Lebih jauh lagi, permintaan perundingan ini datang bukan karena niat baik, tapi karena kegagalan. Serangan AS-Israel gagal total. Fasilitas nuklir Iran hanya rusak ringan. Iran cepat memindahkan aset strategisnya. Dunia pun tidak mendukung agresi itu. Maka, seperti biasa, AS kembali memainkan kartu diplomasi, berharap Iran melunak karena tekanan internasional. Tapi ternyata tidak. Iran tidak bergeming. Dan itu membuat mereka kembali mengirim sinyal-sinyal manis, padahal masih menyimpan amarah di balik senyum.
Bayangkan jika skenario ini terjadi di Indonesia. Misalnya, suatu negara kuat menyerang kilang minyak kita, lalu seminggu kemudian berkata, “Ayo kita berdialog soal energi dan stabilitas kawasan.” Apakah kita akan menyambut dengan karpet merah? Atau kita akan bilang, “Maaf, kami bukan boneka.” Iran sedang mengatakan hal yang sama, hanya dengan bahasa yang lebih diplomatik.

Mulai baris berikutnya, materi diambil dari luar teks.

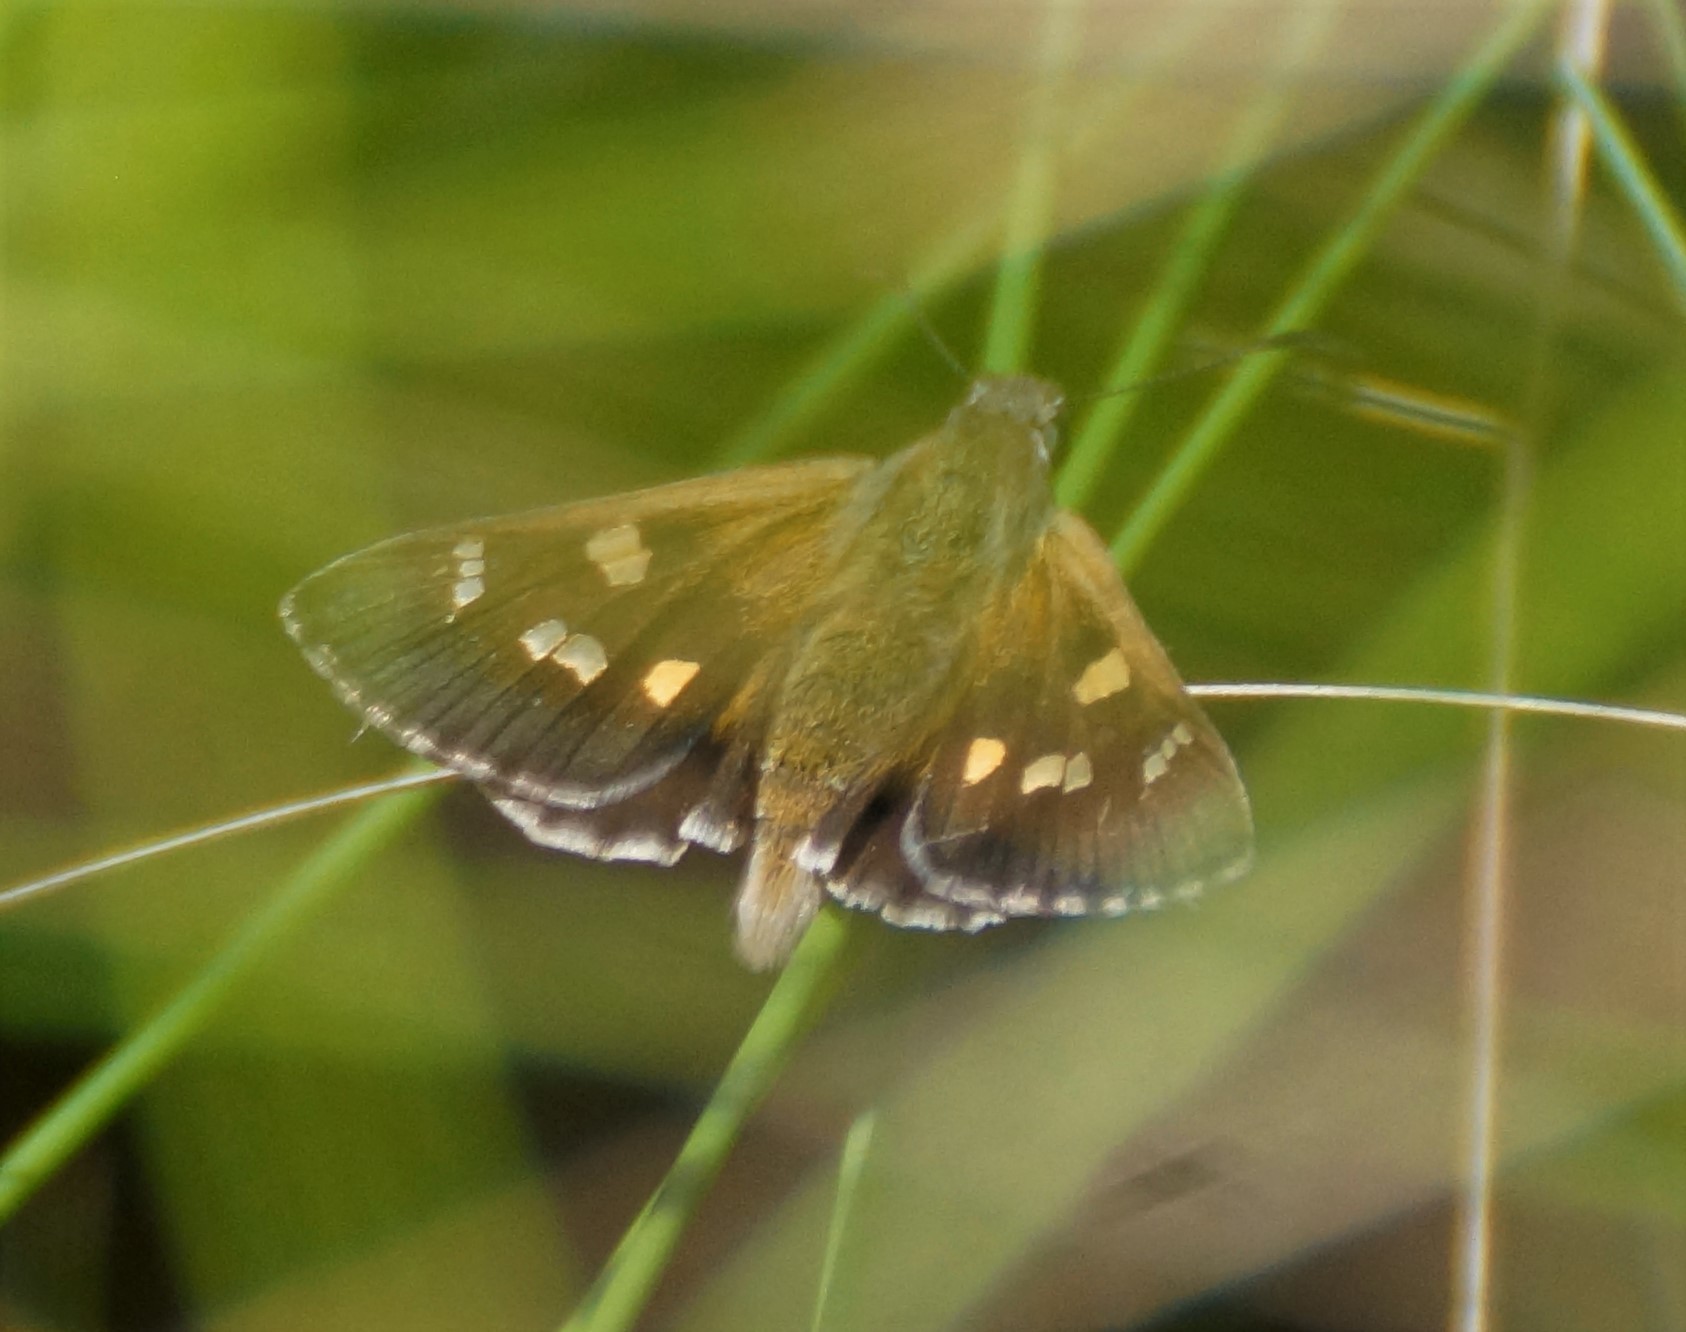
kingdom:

Karena itulah, narasi “peluang emas untuk perundingan” yang digembar-gemborkan media Barat terasa kosong. Peluang apa? Tidak ada satu pun tawaran nyata di atas meja. Yang ada hanya bayang-bayang ancaman, janji samar, dan pengulangan pola lama. Iran tahu itu. Mereka belajar dari pengalaman. Dan mereka tak sudi menjadi korban tiga kali.
Maka jangan heran jika sampai hari ini, Iran belum menyambut ajakan AS dengan tangan terbuka. Mereka tidak sedang bermain keras. Mereka sedang menjaga akal sehat. Dan dunia—terutama negara-negara Global South—mulai memahami posisi itu. Karena dalam diplomasi, kadang yang disebut keras kepala hanyalah nama lain dari tekad untuk tidak mau dibodohi lagi.